The government has welcomed an investigation into the disappearance of Saudi Arabian journalist Jamal Khashoggi in Turkey.

Khashoggi, a critic of Saudi crown prince Mohammed bin Salman, is believed by Turkish officials to have been killed and dismembered after entering the Saudi consulate on October 2.

The disappearance has sparked criticism of the Saudis, with cancellations by some major guests of the kingdom’s upcoming Future Investment Initiative conference, nicknamed “Davos of the desert”.

In July, President Cyril Ramaphosa secured a $10bn investment agreement from Saudi Arabia, and more recently, Reuters reported that  Saudi Arabia is mulling taking an equity stake in Denel.
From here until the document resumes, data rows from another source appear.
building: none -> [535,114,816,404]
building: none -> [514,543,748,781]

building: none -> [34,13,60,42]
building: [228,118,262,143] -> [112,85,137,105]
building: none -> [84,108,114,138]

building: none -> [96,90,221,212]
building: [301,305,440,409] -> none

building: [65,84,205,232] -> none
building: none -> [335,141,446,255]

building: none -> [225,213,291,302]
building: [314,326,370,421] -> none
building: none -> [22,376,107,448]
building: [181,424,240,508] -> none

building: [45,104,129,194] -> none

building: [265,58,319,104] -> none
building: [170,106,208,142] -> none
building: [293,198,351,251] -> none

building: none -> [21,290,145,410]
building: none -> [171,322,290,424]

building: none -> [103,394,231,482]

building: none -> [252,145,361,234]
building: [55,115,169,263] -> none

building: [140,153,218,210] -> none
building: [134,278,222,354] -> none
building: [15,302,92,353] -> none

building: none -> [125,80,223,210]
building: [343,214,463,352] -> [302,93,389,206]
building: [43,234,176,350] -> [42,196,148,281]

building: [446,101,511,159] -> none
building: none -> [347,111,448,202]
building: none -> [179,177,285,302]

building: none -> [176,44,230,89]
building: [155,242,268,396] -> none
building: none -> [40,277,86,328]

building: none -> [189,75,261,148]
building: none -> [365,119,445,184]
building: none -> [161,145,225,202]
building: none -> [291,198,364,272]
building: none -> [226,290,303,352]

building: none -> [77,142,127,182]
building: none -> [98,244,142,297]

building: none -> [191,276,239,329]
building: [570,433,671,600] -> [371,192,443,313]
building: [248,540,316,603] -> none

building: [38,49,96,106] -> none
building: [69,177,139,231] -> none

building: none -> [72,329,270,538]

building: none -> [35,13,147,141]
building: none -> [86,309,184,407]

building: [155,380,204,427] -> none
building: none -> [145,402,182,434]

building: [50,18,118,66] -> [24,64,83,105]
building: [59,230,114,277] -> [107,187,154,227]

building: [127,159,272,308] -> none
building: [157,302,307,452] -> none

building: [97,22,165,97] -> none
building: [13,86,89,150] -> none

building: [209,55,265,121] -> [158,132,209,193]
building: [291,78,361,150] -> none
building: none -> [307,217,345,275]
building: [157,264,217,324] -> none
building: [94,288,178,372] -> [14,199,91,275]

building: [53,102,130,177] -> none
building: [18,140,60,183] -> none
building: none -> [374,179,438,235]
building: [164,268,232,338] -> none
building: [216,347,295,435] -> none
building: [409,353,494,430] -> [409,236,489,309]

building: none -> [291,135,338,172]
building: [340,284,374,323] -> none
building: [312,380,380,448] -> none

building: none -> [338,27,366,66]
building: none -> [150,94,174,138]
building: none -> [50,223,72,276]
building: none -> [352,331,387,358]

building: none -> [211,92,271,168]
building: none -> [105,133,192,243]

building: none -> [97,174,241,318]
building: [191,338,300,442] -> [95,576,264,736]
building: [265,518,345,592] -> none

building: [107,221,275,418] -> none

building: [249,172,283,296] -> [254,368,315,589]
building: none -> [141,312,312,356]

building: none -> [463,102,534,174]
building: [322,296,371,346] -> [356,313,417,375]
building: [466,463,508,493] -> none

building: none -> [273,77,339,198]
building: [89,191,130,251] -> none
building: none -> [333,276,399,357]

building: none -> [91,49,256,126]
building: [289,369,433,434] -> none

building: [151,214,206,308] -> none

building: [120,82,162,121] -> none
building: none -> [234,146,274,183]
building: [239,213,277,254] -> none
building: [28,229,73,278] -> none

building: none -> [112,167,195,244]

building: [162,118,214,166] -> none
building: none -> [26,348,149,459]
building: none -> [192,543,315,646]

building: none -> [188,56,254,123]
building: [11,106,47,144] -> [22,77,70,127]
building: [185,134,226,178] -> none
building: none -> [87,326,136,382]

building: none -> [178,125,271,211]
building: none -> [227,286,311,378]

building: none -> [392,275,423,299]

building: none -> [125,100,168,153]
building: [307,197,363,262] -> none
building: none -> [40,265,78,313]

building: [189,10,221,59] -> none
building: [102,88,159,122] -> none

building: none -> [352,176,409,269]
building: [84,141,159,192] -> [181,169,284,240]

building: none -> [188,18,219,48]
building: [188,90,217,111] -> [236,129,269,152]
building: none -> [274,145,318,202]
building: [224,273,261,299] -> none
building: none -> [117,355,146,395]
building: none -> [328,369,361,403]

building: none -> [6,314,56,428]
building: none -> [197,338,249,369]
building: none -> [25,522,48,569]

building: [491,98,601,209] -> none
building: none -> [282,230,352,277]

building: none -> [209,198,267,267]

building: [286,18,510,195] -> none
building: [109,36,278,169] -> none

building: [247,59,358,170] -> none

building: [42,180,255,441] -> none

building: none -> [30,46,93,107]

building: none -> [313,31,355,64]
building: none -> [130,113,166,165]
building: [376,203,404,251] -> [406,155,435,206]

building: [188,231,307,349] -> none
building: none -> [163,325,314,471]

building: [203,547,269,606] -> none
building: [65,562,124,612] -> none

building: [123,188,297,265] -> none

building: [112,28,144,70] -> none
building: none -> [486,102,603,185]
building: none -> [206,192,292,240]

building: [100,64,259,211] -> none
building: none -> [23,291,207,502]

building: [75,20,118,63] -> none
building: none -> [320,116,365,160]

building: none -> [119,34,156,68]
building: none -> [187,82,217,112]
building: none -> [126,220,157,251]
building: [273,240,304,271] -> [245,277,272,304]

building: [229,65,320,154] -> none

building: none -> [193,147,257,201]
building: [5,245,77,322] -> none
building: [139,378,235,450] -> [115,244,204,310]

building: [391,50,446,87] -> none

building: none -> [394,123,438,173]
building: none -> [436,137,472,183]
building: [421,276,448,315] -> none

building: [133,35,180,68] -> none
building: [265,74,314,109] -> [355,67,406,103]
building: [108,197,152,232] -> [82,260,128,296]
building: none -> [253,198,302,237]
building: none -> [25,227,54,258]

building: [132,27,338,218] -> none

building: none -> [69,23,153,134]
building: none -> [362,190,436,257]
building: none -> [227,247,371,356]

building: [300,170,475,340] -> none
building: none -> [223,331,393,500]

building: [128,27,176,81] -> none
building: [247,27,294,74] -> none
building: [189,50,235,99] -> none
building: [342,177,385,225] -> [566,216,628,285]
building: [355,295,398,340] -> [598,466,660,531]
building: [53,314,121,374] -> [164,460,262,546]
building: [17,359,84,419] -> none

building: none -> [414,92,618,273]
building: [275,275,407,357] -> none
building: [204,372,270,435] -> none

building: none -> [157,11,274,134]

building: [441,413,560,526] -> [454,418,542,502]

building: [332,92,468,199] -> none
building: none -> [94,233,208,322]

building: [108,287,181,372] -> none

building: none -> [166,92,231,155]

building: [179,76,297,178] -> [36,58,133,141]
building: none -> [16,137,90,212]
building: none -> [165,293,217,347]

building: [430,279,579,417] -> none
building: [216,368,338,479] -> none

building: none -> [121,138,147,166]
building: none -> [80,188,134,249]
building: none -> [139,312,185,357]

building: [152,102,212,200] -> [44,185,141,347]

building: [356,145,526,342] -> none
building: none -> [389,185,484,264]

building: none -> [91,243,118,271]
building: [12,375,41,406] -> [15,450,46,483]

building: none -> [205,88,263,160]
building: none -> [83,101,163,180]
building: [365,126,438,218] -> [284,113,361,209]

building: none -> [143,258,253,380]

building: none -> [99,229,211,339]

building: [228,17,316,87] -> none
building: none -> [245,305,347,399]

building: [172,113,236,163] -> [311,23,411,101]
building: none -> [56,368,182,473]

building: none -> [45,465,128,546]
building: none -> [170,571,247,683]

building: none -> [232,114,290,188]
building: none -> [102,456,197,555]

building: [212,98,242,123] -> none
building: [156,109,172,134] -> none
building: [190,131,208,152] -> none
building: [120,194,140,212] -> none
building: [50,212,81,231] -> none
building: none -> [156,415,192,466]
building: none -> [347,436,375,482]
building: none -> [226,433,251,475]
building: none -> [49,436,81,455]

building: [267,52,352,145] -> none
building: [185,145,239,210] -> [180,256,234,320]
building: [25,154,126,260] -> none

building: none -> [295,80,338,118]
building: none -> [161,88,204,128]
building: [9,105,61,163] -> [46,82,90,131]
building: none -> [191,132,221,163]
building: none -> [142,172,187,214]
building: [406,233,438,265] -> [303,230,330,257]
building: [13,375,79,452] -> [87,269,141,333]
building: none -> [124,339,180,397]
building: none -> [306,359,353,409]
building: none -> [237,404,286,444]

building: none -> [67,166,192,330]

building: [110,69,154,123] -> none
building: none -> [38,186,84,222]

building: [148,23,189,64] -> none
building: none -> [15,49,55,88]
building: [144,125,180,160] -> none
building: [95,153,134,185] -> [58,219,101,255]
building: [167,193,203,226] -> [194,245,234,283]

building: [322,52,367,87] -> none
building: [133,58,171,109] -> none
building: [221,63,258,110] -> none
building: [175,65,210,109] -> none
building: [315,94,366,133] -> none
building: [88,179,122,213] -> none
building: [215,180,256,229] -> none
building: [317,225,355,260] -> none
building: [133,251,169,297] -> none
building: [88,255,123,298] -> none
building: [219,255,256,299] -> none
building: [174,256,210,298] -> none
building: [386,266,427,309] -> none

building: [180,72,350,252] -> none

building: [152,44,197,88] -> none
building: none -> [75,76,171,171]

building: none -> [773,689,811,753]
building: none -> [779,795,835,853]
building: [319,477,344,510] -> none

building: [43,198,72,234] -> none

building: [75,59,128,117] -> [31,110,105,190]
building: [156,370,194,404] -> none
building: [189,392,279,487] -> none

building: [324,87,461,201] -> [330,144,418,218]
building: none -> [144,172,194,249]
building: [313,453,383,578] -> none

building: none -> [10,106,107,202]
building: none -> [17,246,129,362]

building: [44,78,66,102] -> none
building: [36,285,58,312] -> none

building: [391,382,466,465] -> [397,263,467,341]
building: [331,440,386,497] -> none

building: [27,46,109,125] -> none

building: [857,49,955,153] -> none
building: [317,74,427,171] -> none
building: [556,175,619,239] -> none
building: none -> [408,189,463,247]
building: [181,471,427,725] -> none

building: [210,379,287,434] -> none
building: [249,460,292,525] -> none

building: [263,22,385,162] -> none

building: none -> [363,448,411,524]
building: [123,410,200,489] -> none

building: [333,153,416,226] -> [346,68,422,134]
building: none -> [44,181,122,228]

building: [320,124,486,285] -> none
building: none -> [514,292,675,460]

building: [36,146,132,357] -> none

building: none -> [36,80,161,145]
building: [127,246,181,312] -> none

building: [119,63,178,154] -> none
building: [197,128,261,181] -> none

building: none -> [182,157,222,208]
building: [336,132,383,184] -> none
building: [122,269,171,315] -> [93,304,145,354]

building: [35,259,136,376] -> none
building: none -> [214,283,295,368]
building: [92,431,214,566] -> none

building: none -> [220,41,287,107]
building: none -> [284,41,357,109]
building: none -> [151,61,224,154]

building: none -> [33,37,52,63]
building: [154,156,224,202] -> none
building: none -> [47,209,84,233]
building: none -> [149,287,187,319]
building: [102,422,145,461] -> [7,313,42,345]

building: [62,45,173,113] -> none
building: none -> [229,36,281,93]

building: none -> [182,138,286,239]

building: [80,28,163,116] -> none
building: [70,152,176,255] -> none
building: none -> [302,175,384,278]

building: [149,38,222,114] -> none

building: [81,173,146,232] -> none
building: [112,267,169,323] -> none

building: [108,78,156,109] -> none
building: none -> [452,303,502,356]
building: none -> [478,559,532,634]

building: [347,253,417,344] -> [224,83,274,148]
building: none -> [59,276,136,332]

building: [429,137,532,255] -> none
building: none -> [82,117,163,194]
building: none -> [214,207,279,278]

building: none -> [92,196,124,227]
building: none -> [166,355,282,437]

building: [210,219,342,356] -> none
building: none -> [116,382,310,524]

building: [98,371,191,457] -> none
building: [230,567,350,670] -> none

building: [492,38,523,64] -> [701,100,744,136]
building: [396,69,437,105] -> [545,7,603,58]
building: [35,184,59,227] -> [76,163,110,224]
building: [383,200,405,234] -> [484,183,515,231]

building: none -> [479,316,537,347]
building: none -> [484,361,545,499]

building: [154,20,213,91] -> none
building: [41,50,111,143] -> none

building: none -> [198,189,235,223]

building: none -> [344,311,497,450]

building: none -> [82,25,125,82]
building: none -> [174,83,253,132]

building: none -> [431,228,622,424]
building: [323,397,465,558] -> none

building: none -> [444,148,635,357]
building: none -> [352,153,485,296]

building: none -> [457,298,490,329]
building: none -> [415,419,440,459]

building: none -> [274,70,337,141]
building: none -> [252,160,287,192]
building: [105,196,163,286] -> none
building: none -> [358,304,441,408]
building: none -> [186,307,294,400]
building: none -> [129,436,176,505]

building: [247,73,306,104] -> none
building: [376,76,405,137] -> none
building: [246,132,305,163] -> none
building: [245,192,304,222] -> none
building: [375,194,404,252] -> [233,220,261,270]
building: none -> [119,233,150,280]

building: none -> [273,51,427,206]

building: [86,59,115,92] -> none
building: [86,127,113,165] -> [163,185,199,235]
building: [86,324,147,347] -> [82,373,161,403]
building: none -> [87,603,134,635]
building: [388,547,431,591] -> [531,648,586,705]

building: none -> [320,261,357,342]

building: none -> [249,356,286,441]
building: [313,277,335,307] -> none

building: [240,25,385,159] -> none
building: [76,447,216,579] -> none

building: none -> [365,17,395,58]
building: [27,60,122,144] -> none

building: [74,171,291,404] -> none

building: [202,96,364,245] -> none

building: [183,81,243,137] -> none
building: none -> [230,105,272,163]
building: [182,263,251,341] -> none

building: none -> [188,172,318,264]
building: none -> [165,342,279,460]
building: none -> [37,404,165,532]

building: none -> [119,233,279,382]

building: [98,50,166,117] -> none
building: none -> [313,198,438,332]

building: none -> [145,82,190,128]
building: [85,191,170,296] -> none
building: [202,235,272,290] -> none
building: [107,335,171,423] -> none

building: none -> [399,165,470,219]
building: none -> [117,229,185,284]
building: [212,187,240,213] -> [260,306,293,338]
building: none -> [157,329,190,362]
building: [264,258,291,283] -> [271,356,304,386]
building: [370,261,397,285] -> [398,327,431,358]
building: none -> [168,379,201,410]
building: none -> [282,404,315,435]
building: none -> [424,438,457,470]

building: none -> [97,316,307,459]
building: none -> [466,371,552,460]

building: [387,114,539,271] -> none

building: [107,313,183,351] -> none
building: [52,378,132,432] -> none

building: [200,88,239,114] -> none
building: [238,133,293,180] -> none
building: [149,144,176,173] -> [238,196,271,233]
The department of international relations said in a statement on Wednesday that it was joining the international community in “expressing concern” over Khashoggi’s disappearance.

“Government welcomes the ongoing diplomatic interaction between the Republic of Turkey and the Kingdom of Saudi Arabia, as well as the investigation which seeks to get to the bottom of this matter,” it said. “We trust that this investigation will provide clarity and answers regarding the disappearance of Mr Khashoggi. The South African government shall remain seized of this matter through diplomatic channels.”

The New York Times reported this week that the Saudis are expected to admit that Khashoggi was killed in an interrogation gone wrong. 

Turkish officials have said an autopsy specialist, who was carrying a bone saw, was part of a group of  Saudi nationals who flew in and out of the country on the day that Khashoggi disappeared.